Based on the official explanation, Yevloyev’s injury occurred when Yevloyev fell on a gun belonging to one of the security men during a fight in the car after he had been arrested. During the investigation one of the security guards was charged with a crime deemed as ‘manslaughter resulting from negligence, while carrying out one’s duties.’ Having had his sentence commuted after two years in prison, this man was shot to death by unknown perpetrators in a café in Nazran, Ingushetia’s capital city.




Abubakar Tsechoev

The disappearance of Abubakar Tsechoev in 2012 caught the interest of Ingushetia’s president Yanus-Bek Yevkurov more so than other similar cases, to the point that he felt compelled to react to citizens’ complaints demanding that he put an end to such abductions. The Ingush people were threatening to take to the streets.On March 22, 2012, Abubakar was abducted straight from his workplace, which was a water management station in Ingushetia. At around 9 p.m., about ten masked men entered the water management company’s premises. They cut the barbed wire around the station and cut off the electricity. There were three witnesses of the armed abduction – Abubakar’s colleagues. They were the ones who informed Abubakar’s family about what happened. The family tried to notify the relevant authorities immediately. However, they recommended to wait before submitting the notification about the abduction and to see if perhaps Abubakar managed to return home in the meantime.

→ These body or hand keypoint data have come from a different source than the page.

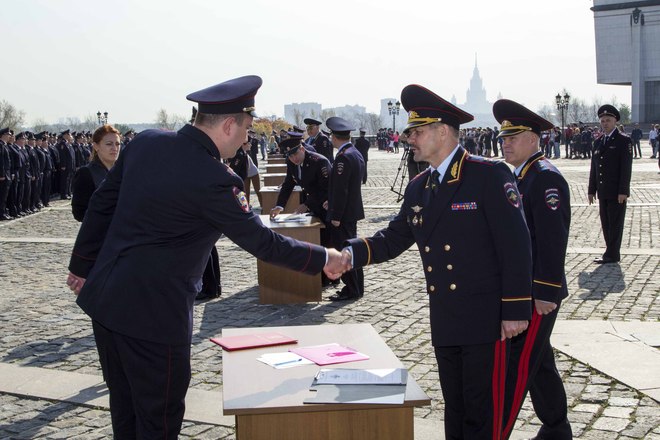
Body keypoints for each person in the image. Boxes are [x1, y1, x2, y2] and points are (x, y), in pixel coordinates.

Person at [65, 75, 346, 439]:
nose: (246, 139)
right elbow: (262, 242)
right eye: (245, 129)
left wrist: (81, 266)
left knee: (126, 409)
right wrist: (323, 257)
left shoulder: (146, 142)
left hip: (106, 303)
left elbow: (102, 204)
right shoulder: (215, 178)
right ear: (228, 125)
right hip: (156, 317)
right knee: (158, 420)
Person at [340, 84, 532, 439]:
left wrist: (516, 308)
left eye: (417, 131)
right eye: (409, 131)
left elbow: (516, 245)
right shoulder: (419, 187)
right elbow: (393, 238)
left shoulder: (488, 175)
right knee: (455, 409)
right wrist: (348, 254)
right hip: (445, 315)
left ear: (442, 132)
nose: (408, 138)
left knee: (482, 412)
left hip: (485, 319)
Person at [493, 99, 573, 440]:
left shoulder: (544, 178)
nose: (505, 144)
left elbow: (553, 242)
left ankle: (498, 431)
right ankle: (557, 428)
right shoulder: (521, 176)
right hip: (523, 289)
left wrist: (545, 292)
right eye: (503, 138)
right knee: (539, 362)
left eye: (513, 137)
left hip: (536, 293)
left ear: (533, 139)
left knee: (519, 365)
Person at [324, 116, 365, 301]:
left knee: (344, 251)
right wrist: (331, 202)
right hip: (351, 211)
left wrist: (336, 214)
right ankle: (356, 287)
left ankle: (352, 289)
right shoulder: (354, 152)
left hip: (344, 215)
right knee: (351, 249)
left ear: (334, 137)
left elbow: (342, 190)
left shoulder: (343, 157)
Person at [588, 104, 633, 264]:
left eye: (608, 120)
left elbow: (626, 168)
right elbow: (594, 168)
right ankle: (610, 251)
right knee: (606, 222)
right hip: (603, 190)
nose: (605, 123)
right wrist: (591, 190)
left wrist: (623, 191)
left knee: (615, 223)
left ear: (615, 121)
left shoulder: (623, 141)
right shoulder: (598, 142)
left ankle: (612, 254)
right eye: (602, 120)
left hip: (616, 191)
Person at [71, 125, 121, 222]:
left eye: (117, 144)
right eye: (109, 144)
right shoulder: (86, 173)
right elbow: (79, 212)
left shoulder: (121, 172)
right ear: (96, 146)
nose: (114, 148)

The Tsechoev family already had experience with unlawful detention. Abubakar’s brother Islam was abducted in 2001. On top of that, he was abducted with his supposed accomplice, a Chechen called Salambek, whom he said he had never seen before. Both men were tortured and unlawfully transferred to different locations in the Russian Federation. Islam eventually filed a criminal complaint with the European Court of Human Rights. The Court ruled against Russia for breaching the European Convention on Human Rights. Since filing the complaint, Islam has not been able to live in Ingushetia out of fear for his safety. Abubakar Tsechoev has not been found.